→ **Passage shown**
"""

Myanmar Baptists face eight years in prison for helping journalist to photograph bombed church

Source:                                www.worldwatchmonitor.org

Date:                                     July 27, 2017

 

Dumdaw Nawng Lat (L) and Langjaw Gam Seng (Myanmar Ministry of Defence)

Two Kachin Baptist pastors who helped a journalist to photograph a Catholic church bombed by Myanmar’s army face up to eight years in prison, reports the US-based Baptist Standard.

Langjaw Gam Seng, 35, and Dumdaw Nawng Latt, 67, went missing on 24 December 2016 during a period of intense armed conflict between an alliance of ethnic militias and government forces in the northern state of Shan, which, together with neighbouring Kachin state and Chin state in the west, are home to most of Myanmar’s Christians.

“Using helicopter gunships, warplanes and heavy artillery, the military drove a coalition known as the Brotherhood of the Northern Alliance out of Mong Ko [town, in Shan state], and in the process intentionally targeted and bombed the St. Francis Xavier Catholic Church,” said Elijah Brown, the newly-elected general secretary of the Baptist World Alliance following a recent visit to Myanmar. According to Brown, the army claim the militia was hiding weapons in the church, something “flatly denied” by Catholic Bishop, Philip Za Hawng, whose diocese covers Shan state.

St. Francis Xavier Catholic Church, bombed during fighting between militia and Myanmar’s army (Burma News International)

The two Kachin Baptist Convention men were charged with aiding the rebels and have been detained in Lashio prison in northern Shan, where, according to Amnesty International, Latt has been denied medical treatment for breathing difficulties.

Brown said Christians he spoke to during his visit reported “significant advancements” in religious freedoms, but that “makes the case of these two Kachin pastors so alarming: it seems a deviation from positive progress”.

Seng and Latt were scheduled to appear in court yesterday (26 July) for the first of a series of hearings. “These next few weeks are critical” for the two men, Brown added.

"""

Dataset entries

"""

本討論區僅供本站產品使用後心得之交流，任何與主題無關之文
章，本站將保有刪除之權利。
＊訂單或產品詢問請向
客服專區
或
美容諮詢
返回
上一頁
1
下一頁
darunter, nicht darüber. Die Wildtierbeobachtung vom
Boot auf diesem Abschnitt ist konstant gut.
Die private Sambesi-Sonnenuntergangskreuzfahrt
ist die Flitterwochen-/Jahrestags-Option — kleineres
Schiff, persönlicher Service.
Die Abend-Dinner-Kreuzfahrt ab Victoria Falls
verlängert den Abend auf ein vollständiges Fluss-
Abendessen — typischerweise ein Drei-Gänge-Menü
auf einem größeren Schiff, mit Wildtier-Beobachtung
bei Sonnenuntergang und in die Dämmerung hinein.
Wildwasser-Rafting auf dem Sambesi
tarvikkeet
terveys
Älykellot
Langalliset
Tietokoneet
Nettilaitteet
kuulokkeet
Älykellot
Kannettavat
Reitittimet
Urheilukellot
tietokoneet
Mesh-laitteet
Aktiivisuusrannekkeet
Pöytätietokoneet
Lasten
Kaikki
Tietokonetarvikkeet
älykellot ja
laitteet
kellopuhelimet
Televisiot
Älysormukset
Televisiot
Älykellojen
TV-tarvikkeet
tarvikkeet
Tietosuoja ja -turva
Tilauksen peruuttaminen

"""
"""

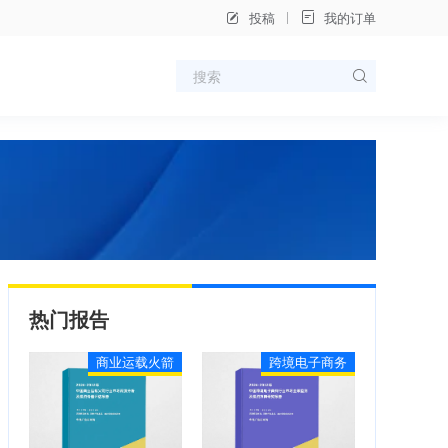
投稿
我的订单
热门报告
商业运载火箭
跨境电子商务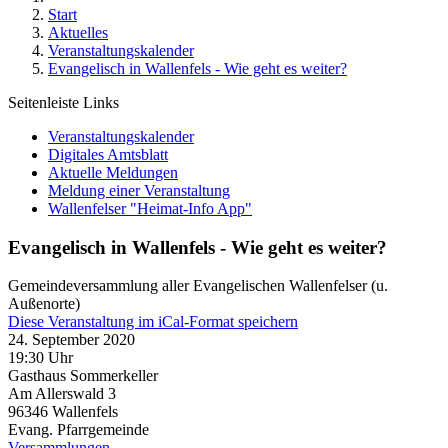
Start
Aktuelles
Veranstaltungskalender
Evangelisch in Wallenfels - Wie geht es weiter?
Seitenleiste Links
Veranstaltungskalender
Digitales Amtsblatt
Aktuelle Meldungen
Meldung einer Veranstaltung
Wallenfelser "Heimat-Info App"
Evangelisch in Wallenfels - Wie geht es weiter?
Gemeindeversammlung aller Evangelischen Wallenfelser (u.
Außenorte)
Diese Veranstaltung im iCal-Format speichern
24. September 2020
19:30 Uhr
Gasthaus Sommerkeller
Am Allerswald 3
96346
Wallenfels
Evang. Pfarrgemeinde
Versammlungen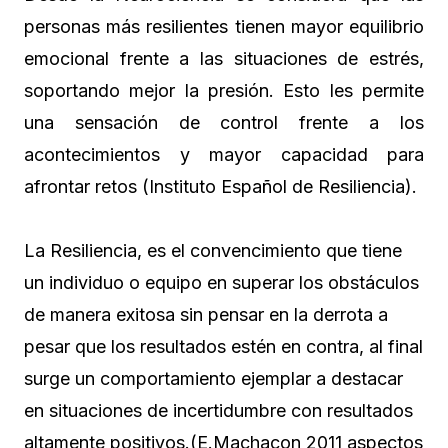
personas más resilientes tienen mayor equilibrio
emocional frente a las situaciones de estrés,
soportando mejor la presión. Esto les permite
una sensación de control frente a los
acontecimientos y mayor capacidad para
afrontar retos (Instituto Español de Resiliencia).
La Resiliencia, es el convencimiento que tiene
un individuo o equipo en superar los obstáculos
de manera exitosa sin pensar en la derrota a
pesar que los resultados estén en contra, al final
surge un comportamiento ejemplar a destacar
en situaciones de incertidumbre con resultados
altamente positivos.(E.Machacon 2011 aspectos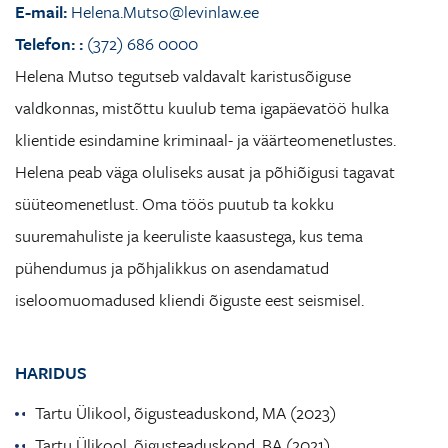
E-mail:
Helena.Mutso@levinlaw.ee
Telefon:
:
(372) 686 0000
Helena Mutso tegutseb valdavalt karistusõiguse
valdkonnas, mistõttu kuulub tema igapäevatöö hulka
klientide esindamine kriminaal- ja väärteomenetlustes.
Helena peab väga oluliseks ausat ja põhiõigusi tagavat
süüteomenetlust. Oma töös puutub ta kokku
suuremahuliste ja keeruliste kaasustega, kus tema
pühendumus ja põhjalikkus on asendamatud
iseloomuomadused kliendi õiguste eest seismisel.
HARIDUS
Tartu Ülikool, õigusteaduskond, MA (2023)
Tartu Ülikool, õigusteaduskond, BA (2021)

"""
"""

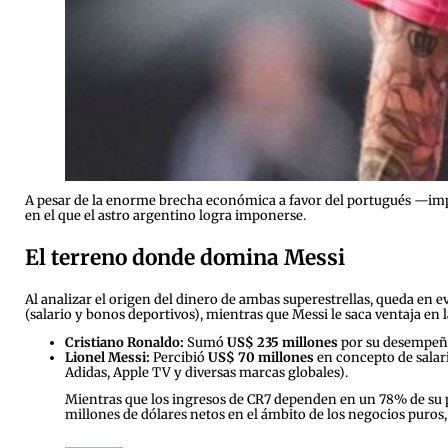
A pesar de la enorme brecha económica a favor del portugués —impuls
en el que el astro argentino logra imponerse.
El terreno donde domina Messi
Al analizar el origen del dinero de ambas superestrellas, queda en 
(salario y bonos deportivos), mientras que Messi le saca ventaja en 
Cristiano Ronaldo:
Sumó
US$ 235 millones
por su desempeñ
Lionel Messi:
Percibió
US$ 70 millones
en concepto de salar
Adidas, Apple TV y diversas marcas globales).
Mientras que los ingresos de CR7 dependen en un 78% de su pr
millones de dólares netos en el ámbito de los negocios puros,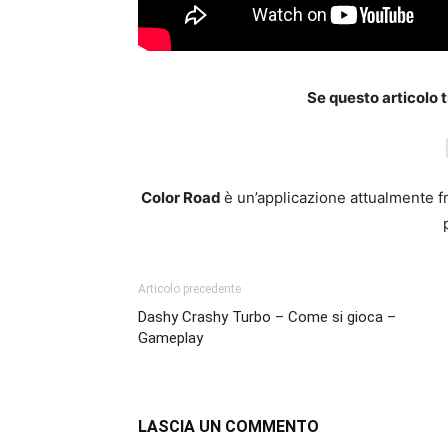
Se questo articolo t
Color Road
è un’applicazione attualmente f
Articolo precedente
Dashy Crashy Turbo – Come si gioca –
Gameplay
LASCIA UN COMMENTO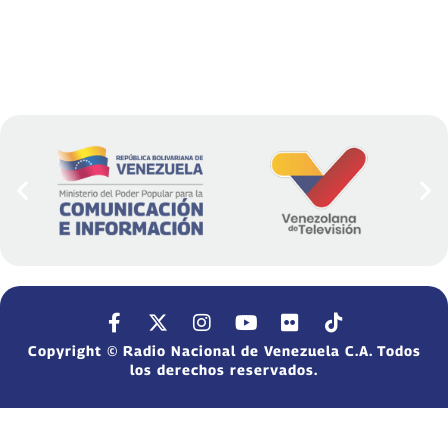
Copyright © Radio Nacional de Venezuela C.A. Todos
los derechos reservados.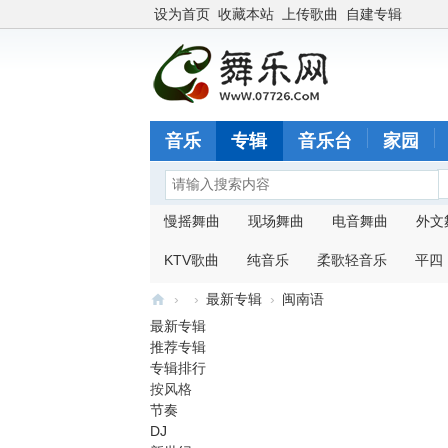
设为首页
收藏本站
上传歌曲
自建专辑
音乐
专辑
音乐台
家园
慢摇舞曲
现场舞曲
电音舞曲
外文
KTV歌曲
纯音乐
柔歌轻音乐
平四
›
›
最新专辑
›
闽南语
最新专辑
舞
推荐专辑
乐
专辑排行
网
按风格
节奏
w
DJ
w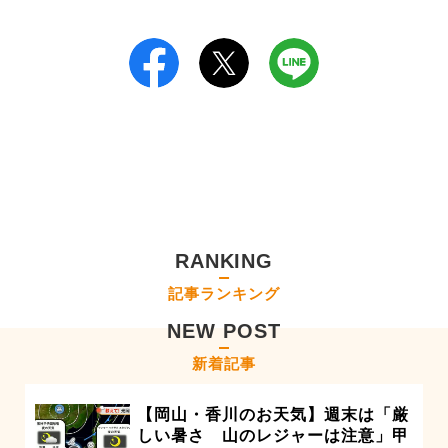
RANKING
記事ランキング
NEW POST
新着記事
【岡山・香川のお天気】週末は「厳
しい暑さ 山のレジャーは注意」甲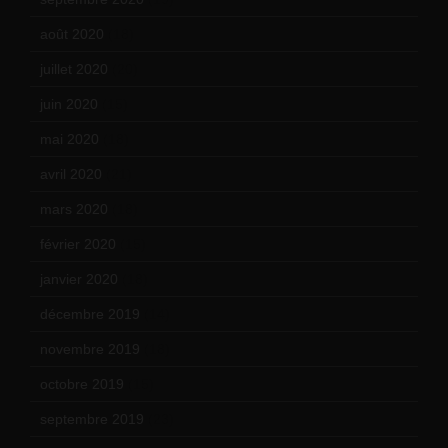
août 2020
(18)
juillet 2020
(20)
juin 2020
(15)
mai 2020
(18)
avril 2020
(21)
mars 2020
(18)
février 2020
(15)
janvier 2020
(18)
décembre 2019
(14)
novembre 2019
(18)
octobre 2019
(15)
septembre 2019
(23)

"""

→ **Problem to work on**
Please repeat the article on the two detained Kachin Baptist pastors from "Brown said Christians" to "men, Brown added.", substituting "crucial" for "critical".

→ **Answer box**
Brown said Christians he spoke to during his visit reported “significant advancements” in religious freedoms, but that “makes the case of these two Kachin pastors so alarming: it seems a deviation from positive progress”.

Seng and Latt were scheduled to appear in court yesterday (26 July) for the first of a series of hearings. “These next few weeks are crucial” for the two men, Brown added.